Beginning with the line below that contains "immunohistochemistry (IHC) image" and ending with the line that contains "of benign human", copy every line exactly. Copy nothing else.

§ **Stored dataset items**
──────────────────────────────
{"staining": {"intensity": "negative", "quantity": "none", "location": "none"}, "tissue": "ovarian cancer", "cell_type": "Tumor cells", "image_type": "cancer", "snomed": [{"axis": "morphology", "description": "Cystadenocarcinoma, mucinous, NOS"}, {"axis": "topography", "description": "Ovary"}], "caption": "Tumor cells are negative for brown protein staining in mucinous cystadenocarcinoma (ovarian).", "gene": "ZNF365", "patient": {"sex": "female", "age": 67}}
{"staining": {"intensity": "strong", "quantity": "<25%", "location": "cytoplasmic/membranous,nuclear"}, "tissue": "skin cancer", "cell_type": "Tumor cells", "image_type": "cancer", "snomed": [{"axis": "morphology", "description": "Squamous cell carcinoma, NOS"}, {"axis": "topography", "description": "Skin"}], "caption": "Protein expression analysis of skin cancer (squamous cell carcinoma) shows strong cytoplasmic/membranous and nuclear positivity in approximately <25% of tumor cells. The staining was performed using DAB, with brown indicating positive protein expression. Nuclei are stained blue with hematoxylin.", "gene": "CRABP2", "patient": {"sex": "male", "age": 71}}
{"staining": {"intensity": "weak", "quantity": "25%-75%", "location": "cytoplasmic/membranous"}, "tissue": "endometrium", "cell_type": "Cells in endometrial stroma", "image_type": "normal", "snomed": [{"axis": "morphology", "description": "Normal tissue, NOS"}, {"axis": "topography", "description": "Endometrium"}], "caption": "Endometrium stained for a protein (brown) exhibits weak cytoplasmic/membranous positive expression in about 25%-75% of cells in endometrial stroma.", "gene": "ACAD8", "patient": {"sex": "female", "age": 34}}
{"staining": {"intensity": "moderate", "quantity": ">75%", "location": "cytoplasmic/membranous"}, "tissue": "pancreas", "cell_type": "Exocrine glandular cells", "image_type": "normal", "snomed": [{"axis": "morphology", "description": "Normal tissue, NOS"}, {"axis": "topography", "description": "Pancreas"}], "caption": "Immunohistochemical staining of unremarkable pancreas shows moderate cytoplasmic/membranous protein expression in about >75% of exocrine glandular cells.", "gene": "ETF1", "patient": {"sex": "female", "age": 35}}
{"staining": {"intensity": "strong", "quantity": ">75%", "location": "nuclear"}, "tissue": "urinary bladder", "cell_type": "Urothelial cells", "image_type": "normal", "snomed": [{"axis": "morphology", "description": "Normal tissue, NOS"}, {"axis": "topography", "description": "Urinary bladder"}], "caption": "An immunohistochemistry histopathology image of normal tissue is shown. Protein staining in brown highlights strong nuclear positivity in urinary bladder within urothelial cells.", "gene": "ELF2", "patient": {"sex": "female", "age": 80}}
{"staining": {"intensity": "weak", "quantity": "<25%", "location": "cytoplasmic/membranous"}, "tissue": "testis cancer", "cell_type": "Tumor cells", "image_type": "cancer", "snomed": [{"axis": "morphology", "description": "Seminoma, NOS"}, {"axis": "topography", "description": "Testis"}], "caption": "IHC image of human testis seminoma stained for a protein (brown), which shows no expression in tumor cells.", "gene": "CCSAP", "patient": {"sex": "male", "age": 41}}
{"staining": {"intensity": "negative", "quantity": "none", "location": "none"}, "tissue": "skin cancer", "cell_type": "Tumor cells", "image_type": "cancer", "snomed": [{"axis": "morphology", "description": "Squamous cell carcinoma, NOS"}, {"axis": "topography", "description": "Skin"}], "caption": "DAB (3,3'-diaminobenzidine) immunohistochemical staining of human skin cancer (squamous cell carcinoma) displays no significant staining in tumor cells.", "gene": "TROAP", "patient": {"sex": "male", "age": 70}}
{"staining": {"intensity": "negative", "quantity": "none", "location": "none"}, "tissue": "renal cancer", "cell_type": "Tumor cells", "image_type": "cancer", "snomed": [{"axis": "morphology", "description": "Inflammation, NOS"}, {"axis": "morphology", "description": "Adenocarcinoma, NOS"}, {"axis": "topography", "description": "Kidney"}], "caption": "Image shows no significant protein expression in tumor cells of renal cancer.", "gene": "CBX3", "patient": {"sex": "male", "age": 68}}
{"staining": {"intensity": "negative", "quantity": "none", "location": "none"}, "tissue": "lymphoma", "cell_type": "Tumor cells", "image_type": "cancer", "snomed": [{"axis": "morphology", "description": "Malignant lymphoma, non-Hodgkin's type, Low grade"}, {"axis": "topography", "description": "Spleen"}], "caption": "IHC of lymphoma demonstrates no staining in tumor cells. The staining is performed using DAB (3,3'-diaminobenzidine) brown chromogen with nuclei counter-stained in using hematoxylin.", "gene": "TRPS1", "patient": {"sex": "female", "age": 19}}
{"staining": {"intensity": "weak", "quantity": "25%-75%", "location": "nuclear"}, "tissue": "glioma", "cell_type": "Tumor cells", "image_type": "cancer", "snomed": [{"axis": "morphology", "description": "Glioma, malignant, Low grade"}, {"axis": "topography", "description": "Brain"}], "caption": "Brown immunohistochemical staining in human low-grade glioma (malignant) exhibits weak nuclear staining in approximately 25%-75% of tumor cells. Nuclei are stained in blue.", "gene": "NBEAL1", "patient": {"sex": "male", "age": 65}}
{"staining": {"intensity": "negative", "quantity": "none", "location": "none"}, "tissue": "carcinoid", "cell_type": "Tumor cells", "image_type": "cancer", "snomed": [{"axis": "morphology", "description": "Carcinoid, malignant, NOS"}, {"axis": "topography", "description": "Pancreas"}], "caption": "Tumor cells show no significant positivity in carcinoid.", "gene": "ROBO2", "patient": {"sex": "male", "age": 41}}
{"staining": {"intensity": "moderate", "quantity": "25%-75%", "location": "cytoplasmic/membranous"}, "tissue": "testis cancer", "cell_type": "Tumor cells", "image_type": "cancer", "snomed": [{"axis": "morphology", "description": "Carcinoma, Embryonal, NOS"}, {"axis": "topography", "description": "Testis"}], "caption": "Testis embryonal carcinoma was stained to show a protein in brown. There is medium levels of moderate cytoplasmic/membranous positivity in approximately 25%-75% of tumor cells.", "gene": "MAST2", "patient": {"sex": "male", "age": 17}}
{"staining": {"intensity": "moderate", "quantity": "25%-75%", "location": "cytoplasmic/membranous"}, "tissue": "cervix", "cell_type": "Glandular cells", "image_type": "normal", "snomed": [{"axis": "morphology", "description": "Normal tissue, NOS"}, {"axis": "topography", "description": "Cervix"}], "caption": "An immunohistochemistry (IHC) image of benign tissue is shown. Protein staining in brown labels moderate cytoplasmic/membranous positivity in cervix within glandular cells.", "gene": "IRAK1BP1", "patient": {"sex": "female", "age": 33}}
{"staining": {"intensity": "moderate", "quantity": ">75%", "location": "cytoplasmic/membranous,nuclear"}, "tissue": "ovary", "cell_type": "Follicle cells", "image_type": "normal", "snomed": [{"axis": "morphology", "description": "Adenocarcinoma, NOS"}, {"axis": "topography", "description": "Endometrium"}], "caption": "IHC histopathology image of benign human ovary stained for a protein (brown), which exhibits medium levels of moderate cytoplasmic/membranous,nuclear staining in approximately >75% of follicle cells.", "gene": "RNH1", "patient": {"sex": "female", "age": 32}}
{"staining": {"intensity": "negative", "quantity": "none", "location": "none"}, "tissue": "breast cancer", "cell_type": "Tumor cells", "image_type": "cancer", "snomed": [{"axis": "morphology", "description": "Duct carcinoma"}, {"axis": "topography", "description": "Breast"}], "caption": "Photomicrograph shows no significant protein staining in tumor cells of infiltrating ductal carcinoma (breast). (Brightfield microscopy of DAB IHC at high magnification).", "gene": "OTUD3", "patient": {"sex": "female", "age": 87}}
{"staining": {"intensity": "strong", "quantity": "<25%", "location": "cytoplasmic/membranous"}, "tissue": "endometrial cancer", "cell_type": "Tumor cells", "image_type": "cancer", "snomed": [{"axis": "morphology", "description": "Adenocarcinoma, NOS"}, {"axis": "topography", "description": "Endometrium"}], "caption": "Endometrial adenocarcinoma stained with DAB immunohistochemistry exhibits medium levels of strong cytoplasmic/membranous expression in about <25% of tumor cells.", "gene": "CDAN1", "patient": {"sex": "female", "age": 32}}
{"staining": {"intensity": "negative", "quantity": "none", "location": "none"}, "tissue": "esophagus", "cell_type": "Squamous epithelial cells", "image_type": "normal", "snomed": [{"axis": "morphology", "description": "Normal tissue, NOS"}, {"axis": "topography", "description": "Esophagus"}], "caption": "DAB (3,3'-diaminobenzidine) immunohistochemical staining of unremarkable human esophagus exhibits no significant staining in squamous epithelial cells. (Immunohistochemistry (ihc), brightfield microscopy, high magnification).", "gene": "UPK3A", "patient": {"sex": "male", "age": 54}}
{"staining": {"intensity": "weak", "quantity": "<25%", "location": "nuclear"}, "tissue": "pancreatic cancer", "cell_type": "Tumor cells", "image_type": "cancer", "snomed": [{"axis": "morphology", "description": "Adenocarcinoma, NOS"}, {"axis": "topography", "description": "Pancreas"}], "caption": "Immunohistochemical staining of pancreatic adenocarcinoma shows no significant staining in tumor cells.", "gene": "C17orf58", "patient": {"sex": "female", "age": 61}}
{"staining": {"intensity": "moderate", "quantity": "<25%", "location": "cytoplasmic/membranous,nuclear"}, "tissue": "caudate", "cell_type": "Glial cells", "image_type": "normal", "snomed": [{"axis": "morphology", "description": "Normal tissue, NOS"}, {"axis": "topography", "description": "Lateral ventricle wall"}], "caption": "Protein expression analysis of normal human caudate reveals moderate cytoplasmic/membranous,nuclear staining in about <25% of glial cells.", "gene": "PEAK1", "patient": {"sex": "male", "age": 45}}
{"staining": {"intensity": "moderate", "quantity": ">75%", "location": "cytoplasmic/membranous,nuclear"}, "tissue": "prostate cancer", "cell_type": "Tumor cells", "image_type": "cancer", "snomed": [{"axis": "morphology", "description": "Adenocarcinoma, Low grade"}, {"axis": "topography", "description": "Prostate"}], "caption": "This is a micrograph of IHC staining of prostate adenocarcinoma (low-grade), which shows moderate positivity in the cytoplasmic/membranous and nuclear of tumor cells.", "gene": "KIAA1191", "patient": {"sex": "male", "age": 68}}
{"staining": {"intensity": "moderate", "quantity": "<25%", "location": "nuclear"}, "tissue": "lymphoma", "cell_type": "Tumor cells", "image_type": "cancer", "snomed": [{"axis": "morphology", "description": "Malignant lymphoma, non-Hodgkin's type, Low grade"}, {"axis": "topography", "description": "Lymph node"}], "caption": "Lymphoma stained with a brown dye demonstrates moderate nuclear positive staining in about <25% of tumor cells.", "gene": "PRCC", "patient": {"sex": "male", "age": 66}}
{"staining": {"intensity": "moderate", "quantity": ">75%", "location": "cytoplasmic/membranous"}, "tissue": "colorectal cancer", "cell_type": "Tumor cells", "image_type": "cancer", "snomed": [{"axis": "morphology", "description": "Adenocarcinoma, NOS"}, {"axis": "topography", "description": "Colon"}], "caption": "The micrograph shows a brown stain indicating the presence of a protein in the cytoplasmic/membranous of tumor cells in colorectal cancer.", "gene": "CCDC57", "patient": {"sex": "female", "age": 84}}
──────────────────────────────
§ **EXERCISE RESPONSE**
{"staining": {"intensity": "moderate", "quantity": "25%-75%", "location": "cytoplasmic/membranous"}, "tissue": "cervix", "cell_type": "Glandular cells", "image_type": "normal", "snomed": [{"axis": "morphology", "description": "Normal tissue, NOS"}, {"axis": "topography", "description": "Cervix"}], "caption": "An immunohistochemistry (IHC) image of benign tissue is shown. Protein staining in brown labels moderate cytoplasmic/membranous positivity in cervix within glandular cells.", "gene": "IRAK1BP1", "patient": {"sex": "female", "age": 33}}
{"staining": {"intensity": "moderate", "quantity": ">75%", "location": "cytoplasmic/membranous,nuclear"}, "tissue": "ovary", "cell_type": "Follicle cells", "image_type": "normal", "snomed": [{"axis": "morphology", "description": "Adenocarcinoma, NOS"}, {"axis": "topography", "description": "Endometrium"}], "caption": "IHC histopathology image of benign human ovary stained for a protein (brown), which exhibits medium levels of moderate cytoplasmic/membranous,nuclear staining in approximately >75% of follicle cells.", "gene": "RNH1", "patient": {"sex": "female", "age": 32}}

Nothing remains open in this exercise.